Sua tarefa
Reproduza o trecho sobre a gestão arbórea de Campinas desde "Segundo o pesquisador" até "após episódios trágicos.", inclusive, alterando "pesquisador" para "cientista".

Trecho da página
________________
Especialistas alertam para a necessidade de mudanças na gestão arbórea da cidade
Perito da Polícia Civil inspeciona raiz do eucalipto de grande porte que caiu e matou uma menina de 7 anos em Campinas (Rodrigo Zanotto)
A tragédia ocorrida na terça-feira (24) com a queda de um eucalipto no Parque Portugal, conhecido como Lagoa do Taquaral, reacendeu a discussão sobre o papel da Prefeitura de Campinas no manejo das árvores que compõem as áreas verdes da cidade. Se por um lado a Administração municipal garante que a manutenção das árvores é feita continuamente pelas equipes da Secretaria de Serviços Públicos e também pela concessionária de energia, que executa podas quando necessário, por outro, especialistas são unânimes em dizer que o município carece de uma melhor gestão nessa área.
Segundo o pesquisador da Empresa Brasileira de Pesquisa Agropecuária (Embrapa), Ivan André Alvarez, a cidade precisa urgentemente de um inventário arbóreo. Alvarez afirma que a situação de quedas de árvores, como as que fizeram duas vítimas fatais em menos de um mês - entre elas uma criança, terça-feira -, poderia ter sido monitorada se a Prefeitura tivesse um melhor conhecimento da situação das árvores da cidade, inclusive as do Parque Taquaral.
O pesquisador reconhece o efeito das mudanças climáticas e o impacto das fortes chuvas que castigam cidade em relação aos referidos acidentes, mas não isenta o poder público municipal da responsabilidade de um conhecimento mais aprofundado e atualizado sobre o patrimônio arbóreo do município - até como forma de conseguir antecipar providências, evitando-se a tomada de decisões apenas após episódios trágicos.
O especialista questiona a determinação da Prefeitura de interditar todos os parques da cidade. Para Alvarez, a prioridade, a partir de agora, deveria ser concentrar esforços em mapear as áreas de risco e verificar as árvores que possam apresentar alguma situação que configure perigo de queda. O pesquisador diz temer por uma eventual ação de poda indiscriminada de árvores, o que poderia agravar o problema e também gerar prejuízos para o município do ponto de vista ambiental.
"É muito importante que a gente tenha árvores na cidade, porém, é muito importante também que a Prefeitura faça uma gestão eficiente das espécies, evitando cortes e podas indiscriminadas e, muitas vezes, sem critério, prejudicando os indivíduos. A Administração precisa de equipes que executem um estudo das árvores e realizem as podas corretamente e, sobretudo, orientem a população quanto ao plantio voluntário correto", defendeu.
Sobre os eucaliptos existentes na Lagoa do Taquaral, o especialista disse que a Prefeitura precisa estudar a possibilidade de, aos poucos, substituir essas espécies, que são muito antigas e não são nativas, porque elas oferecem risco de quedas, por serem muito altas e com mais de 50 anos.
‘Tragédia Anunciada’
O advogado Marcos Roberto Boni, especialista em Gestão Ambiental, também critica a gestão feita pela Prefeitura nas árvores da cidade. Sobre a queda do eucalipto na Lagoa do Taquaral, Boni vai além e credita em 'tragédia anunciada'.
________________
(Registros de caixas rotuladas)
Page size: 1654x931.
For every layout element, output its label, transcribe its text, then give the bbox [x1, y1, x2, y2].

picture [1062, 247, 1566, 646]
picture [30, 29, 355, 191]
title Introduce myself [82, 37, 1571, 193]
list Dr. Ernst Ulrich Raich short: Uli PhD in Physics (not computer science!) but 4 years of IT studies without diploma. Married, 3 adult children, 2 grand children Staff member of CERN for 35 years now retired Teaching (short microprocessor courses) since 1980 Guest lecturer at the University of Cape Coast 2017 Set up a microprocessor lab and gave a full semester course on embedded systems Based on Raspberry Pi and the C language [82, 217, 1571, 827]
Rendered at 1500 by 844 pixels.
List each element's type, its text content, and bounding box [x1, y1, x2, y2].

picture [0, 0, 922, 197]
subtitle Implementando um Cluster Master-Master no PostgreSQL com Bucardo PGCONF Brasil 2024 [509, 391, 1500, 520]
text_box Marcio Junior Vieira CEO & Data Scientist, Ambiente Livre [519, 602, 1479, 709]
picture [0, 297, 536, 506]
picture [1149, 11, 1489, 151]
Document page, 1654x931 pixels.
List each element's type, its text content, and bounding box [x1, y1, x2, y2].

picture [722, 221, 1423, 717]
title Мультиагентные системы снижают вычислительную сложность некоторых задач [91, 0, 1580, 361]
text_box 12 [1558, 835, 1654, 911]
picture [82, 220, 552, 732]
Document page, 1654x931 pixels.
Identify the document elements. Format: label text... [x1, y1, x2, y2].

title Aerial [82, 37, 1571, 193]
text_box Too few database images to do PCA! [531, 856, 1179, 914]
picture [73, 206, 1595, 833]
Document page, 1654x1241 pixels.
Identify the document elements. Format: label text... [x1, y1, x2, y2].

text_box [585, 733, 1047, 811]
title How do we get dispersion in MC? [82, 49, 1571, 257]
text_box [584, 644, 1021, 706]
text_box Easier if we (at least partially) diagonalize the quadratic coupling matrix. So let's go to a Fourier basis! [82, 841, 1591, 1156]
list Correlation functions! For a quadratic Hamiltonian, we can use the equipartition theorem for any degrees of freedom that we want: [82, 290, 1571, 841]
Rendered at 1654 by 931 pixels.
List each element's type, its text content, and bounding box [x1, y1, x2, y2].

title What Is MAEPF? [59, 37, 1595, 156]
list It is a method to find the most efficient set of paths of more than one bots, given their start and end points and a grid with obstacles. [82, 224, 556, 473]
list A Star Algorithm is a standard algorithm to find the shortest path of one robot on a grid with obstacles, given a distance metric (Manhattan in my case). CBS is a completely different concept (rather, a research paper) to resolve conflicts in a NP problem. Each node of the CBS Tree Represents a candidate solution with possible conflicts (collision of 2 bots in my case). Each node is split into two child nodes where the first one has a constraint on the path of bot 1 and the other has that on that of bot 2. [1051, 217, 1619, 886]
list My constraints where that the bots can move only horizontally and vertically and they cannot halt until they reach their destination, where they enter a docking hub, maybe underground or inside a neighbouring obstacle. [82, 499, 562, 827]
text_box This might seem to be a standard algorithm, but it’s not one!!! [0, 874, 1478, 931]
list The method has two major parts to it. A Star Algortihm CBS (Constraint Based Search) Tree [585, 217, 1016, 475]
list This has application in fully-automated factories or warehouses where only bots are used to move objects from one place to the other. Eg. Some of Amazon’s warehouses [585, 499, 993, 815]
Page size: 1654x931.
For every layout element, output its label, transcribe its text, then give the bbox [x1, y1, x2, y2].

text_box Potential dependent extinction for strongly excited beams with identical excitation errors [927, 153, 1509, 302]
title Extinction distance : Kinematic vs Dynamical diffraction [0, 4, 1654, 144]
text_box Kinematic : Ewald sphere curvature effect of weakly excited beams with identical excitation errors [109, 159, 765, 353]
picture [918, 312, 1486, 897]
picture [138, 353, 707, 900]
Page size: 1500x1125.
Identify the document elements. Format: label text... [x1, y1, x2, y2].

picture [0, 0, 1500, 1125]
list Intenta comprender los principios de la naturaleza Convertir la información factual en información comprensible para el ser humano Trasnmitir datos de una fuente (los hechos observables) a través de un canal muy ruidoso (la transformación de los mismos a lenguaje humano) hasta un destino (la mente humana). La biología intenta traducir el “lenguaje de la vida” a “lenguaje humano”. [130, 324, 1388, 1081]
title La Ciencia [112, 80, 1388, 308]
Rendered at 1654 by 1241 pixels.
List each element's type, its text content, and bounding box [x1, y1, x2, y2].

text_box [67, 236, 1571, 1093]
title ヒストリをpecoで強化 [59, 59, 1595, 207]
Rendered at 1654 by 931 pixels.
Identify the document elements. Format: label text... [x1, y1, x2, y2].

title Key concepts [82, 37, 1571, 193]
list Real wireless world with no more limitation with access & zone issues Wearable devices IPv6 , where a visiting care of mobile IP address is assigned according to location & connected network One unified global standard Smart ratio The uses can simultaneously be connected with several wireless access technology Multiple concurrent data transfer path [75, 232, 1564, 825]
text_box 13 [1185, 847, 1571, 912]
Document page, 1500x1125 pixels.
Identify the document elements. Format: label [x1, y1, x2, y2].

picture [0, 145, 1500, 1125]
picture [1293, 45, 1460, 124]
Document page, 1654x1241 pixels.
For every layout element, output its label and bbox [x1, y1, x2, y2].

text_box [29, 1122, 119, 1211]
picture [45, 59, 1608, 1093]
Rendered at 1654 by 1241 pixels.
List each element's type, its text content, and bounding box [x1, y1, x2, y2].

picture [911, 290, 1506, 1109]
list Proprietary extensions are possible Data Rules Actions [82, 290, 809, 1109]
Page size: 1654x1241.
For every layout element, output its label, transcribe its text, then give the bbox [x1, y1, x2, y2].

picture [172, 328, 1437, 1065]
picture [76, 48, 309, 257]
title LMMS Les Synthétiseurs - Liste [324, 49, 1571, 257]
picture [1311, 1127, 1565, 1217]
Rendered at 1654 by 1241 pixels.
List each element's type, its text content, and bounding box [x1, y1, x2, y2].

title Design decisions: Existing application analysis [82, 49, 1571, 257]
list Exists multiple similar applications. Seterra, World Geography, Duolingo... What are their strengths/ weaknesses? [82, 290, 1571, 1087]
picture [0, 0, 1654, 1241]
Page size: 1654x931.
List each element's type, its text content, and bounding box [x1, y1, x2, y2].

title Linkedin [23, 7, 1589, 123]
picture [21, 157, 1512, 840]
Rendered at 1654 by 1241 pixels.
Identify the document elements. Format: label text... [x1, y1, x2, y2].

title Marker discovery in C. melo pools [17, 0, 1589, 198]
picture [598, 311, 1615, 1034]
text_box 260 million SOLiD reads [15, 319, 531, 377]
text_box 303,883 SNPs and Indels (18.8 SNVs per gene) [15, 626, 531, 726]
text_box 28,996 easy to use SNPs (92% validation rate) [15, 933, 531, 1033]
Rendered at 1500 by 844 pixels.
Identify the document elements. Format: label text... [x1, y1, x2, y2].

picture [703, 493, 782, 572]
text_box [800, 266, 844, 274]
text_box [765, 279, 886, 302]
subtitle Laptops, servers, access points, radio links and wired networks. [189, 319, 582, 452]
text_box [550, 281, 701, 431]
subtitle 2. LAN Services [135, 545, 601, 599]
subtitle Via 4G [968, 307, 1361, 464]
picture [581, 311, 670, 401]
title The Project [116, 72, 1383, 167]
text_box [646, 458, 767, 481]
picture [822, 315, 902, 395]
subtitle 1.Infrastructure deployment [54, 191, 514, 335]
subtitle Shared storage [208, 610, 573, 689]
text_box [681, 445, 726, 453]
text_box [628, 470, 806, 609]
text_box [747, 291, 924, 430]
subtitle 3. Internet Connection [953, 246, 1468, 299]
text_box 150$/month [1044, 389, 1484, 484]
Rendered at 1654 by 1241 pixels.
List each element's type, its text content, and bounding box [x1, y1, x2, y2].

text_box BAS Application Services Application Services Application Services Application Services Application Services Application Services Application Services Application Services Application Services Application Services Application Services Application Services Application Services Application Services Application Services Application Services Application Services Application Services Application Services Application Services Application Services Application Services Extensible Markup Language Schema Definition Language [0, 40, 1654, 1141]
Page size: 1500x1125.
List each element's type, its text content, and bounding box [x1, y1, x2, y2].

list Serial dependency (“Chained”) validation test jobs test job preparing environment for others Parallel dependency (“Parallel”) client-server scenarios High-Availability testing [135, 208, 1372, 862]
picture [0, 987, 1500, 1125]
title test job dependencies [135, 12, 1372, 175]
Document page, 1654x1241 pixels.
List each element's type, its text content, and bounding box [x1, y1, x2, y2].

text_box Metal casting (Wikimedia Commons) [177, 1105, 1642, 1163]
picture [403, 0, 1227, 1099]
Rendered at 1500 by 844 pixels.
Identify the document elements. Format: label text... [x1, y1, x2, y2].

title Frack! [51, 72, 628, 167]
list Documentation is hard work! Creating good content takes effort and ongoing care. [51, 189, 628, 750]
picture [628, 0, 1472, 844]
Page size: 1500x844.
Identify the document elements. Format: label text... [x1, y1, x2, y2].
________________
Resultado do exercício
Segundo o cientista da Empresa Brasileira de Pesquisa Agropecuária (Embrapa), Ivan André Alvarez, a cidade precisa urgentemente de um inventário arbóreo. Alvarez afirma que a situação de quedas de árvores, como as que fizeram duas vítimas fatais em menos de um mês - entre elas uma criança, terça-feira -, poderia ter sido monitorada se a Prefeitura tivesse um melhor conhecimento da situação das árvores da cidade, inclusive as do Parque Taquaral.
O cientista reconhece o efeito das mudanças climáticas e o impacto das fortes chuvas que castigam cidade em relação aos referidos acidentes, mas não isenta o poder público municipal da responsabilidade de um conhecimento mais aprofundado e atualizado sobre o patrimônio arbóreo do município - até como forma de conseguir antecipar providências, evitando-se a tomada de decisões apenas após episódios trágicos.